The Freedom of Music: Making Change with the Rival Sons
One likes to believe in the freedom of music.Rush – Spirit of Radio.
In February 2013 I was taking my wife for a weekend away in Kingston, Ontario. In preparation, I checked what’s on for that week and noticed the Rival Sons playing at a local bar for a $20 cover. Unfortunately, they were playing Kingston mid-week, before we got there, and were playing in my part of the world on the weekend when we would be in Kingston. I didn’t end up seeing them, but I called a friend and told him to make sure he did. “One day, you’ll brag to people that you saw these guys in a bar for $20,” I told him. “They’re that good.”
I’ve been doing Freedom of Music for eight-and-a-half years now, first as This week on my iPod” in February 2008, then in it’s current formation as The Freedom of Music in September of that year. Always it was the same though, essays on music, with some reviews thrown in for good measure.
In 2011 I got sent an album to review. This was new. In three years writing about music, nobody in the business itself seemed to notice. But that summer I started to receive notices, this artist has that video you may want to share, that sort of thing. Occasionally I’d get a song to review. No soap, I said to myself. Send me an album, I give you your review, but I’m not reviewing a YouTube video or a song. Then I got the email I was looking for, a complete album for download. An album by a new band that I had never heard of, but sounded interesting. An album I would quickly love: The Rival SonsPressure & Time.
Since then I get more and better offers to review music, including A-list material. Recently I had pre-reviews of Elton John’s Goodbye Yellow Brick Road Deluxe Edition remaster, Kiss 40 and Bob Marley’s 40th anniversary re-release. That’s pretty significant music to be reviewed on my little blog.
This week a change came, a change that was a long time coming, but had it’s genesis in that first Rival Sons review. This blog was originally intended to be primarily political, with social commentary thrown in. But it was also meant to have some other aspects, music, the arts, poetry &tc. meshed in with the political commentary. As time as gone, politics and social commentary has gone out of At Home in Hespeler, the arts side increased, specifically music. It was, is, time to make the change to music/arts blog.

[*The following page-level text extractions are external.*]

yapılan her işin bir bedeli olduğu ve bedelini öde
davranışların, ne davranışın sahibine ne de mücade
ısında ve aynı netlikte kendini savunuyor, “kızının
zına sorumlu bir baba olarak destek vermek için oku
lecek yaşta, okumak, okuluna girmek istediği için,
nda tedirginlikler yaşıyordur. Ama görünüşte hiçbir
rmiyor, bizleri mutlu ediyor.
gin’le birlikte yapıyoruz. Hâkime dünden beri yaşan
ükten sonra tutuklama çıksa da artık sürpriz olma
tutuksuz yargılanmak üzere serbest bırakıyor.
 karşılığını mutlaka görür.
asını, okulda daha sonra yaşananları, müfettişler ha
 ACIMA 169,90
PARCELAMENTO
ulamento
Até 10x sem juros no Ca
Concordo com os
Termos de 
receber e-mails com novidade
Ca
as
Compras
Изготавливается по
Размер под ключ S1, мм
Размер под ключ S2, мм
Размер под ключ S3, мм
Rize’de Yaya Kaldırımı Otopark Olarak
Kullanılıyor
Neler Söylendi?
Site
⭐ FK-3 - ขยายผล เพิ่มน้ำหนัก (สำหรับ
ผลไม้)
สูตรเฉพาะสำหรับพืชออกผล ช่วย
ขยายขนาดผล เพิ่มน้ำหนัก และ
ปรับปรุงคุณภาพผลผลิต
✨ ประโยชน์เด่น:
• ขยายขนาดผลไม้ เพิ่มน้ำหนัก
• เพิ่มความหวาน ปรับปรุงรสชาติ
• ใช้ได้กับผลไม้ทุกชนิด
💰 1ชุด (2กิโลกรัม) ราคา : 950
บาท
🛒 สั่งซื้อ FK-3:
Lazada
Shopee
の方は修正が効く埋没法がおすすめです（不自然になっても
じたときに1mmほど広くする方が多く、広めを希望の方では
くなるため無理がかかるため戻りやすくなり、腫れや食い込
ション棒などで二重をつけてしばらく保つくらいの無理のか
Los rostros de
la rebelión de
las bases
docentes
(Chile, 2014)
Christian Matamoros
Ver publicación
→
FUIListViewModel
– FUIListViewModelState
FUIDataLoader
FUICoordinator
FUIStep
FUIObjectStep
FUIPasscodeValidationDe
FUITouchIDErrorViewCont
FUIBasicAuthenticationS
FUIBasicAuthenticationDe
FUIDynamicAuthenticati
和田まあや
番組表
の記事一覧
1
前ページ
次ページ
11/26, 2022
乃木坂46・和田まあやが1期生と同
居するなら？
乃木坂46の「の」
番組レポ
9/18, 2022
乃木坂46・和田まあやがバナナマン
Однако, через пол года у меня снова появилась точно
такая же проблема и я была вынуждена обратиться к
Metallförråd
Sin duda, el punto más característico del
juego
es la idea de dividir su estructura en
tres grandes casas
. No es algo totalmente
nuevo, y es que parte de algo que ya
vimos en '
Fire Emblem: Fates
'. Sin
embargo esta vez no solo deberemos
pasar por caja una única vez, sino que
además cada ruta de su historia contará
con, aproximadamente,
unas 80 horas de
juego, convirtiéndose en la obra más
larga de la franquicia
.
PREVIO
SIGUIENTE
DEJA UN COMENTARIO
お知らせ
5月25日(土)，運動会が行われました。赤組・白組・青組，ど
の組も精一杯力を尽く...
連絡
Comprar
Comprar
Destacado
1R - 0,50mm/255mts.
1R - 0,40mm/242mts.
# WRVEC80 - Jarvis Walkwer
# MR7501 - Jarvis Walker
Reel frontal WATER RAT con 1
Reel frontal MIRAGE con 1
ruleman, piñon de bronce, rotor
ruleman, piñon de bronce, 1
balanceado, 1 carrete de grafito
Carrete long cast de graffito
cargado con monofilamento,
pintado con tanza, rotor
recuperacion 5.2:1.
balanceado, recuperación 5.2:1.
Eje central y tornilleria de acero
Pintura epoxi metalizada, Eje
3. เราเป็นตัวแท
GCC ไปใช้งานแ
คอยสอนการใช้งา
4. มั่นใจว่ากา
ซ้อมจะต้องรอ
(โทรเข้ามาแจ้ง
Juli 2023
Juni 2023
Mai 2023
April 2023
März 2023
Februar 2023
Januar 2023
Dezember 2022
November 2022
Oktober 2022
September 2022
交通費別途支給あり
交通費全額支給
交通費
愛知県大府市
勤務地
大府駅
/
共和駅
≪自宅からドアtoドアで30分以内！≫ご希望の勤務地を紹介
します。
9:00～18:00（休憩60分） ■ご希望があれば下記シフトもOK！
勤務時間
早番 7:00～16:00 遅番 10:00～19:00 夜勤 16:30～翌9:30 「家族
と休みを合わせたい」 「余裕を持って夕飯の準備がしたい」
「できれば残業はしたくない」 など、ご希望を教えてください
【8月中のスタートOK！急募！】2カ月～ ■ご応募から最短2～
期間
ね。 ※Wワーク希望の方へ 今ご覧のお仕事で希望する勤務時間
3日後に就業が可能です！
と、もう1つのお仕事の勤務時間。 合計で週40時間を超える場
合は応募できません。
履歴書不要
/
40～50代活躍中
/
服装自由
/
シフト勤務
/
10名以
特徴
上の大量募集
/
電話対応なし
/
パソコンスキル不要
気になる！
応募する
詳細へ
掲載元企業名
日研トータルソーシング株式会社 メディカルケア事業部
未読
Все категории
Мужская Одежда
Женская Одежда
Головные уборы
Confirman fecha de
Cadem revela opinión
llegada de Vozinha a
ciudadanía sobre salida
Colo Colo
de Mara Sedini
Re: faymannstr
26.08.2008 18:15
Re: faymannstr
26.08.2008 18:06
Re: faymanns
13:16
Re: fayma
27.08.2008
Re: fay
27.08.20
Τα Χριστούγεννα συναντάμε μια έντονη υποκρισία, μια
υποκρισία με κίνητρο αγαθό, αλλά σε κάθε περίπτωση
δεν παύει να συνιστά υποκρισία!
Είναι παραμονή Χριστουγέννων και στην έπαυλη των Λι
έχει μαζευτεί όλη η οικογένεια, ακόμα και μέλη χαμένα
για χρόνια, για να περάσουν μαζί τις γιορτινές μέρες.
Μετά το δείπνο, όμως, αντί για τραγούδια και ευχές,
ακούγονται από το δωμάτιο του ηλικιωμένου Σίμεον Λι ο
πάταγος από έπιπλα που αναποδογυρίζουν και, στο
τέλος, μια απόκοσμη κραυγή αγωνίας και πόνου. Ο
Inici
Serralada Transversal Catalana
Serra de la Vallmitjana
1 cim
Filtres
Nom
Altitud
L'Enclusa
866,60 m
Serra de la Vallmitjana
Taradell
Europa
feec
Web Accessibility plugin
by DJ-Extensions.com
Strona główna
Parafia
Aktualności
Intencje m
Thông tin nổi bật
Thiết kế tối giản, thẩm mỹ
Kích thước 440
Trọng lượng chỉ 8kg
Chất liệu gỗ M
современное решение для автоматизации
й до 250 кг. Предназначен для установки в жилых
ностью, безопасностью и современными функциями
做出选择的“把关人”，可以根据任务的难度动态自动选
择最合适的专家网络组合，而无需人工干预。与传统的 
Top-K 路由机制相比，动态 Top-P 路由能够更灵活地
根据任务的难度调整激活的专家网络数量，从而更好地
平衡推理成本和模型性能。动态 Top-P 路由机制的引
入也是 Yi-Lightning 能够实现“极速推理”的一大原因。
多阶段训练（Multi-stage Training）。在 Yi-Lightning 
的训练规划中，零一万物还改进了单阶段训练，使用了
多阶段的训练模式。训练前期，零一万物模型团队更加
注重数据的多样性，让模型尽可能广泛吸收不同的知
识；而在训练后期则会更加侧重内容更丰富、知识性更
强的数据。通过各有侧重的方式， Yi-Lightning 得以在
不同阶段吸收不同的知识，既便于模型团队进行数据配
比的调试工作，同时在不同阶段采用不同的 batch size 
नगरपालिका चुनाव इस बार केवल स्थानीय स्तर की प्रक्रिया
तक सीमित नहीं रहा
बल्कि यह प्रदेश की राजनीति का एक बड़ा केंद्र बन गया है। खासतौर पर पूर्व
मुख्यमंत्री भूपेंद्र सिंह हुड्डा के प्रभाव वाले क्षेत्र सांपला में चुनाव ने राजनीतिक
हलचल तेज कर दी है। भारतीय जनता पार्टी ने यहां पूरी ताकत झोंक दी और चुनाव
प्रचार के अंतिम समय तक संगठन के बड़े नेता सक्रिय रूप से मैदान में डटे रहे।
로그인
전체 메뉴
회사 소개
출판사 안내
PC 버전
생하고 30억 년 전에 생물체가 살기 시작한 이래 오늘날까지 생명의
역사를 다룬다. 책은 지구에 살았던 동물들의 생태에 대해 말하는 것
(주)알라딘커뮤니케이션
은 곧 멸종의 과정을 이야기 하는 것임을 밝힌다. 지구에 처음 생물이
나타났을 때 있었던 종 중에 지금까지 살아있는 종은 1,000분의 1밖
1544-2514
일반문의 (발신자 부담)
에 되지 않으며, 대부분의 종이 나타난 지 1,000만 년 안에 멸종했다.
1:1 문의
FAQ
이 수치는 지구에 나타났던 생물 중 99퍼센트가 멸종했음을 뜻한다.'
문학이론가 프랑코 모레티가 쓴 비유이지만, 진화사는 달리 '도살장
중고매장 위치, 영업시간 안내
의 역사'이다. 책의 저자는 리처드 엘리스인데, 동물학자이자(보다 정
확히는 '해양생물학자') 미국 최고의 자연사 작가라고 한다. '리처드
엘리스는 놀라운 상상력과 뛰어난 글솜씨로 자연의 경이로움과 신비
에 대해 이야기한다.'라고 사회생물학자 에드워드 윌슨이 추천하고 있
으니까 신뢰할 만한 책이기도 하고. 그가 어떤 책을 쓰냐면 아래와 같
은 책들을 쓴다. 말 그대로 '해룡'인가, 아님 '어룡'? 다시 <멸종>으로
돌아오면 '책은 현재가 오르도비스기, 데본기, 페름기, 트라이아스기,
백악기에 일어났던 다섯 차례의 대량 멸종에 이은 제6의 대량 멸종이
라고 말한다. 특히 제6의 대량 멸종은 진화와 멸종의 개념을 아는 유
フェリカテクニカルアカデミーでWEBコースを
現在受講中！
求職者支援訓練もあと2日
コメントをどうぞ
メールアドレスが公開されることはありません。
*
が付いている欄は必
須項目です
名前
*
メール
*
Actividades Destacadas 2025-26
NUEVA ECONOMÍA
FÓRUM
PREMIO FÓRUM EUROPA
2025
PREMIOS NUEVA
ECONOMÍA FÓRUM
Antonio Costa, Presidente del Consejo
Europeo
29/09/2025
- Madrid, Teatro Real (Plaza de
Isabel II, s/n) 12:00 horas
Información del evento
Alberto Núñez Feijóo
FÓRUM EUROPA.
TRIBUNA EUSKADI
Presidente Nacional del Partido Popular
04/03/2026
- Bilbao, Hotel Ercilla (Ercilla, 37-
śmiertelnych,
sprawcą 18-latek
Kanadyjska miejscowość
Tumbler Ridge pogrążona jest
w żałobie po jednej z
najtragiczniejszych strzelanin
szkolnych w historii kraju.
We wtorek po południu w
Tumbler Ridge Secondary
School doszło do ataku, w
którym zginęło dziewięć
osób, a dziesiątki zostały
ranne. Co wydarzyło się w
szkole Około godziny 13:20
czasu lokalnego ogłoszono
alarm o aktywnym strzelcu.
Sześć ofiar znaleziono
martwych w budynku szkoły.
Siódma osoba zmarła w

Sitting here three years later listening to Great Western Valkyrie, the latest, unbelievably good, Rival Sons album, I’m wondering what form these changes will take. Will I really have time for two or three album reviews a week, a book review, a Friday video post, Saturday Fluffernutter and this Sunday feature? Possibly not, but I do know, Freedom of Music is going nowhere. It will however, change. No more reviews, they will go in the main body of the blog on weekdays. The Freedom of Music will be saved for essays on music, and joined with another rarely done feature, Fluffernutter at the Movies (I might need new names for all this stuff), which will, I think, take the occasionally Sunday morning place of Freedom of Music.
Meanwhile, I’m off to Toronto for a day where I will almost certainly pick up Great Western Valkyrie,. It’s too good not to have on Vinyl and I can’t wait to hear songs like Electric Man, Good Things and Open My Eyes coming from my turntable instead of my earbuds. If you’re looking for some music to go with your Sunday morning coffee, may I recommend Rachael Ann Weiss, for whom I was sent three songs this week (not enough for a full review in my opinion, but enough to recommend you check her out) and thought she was great.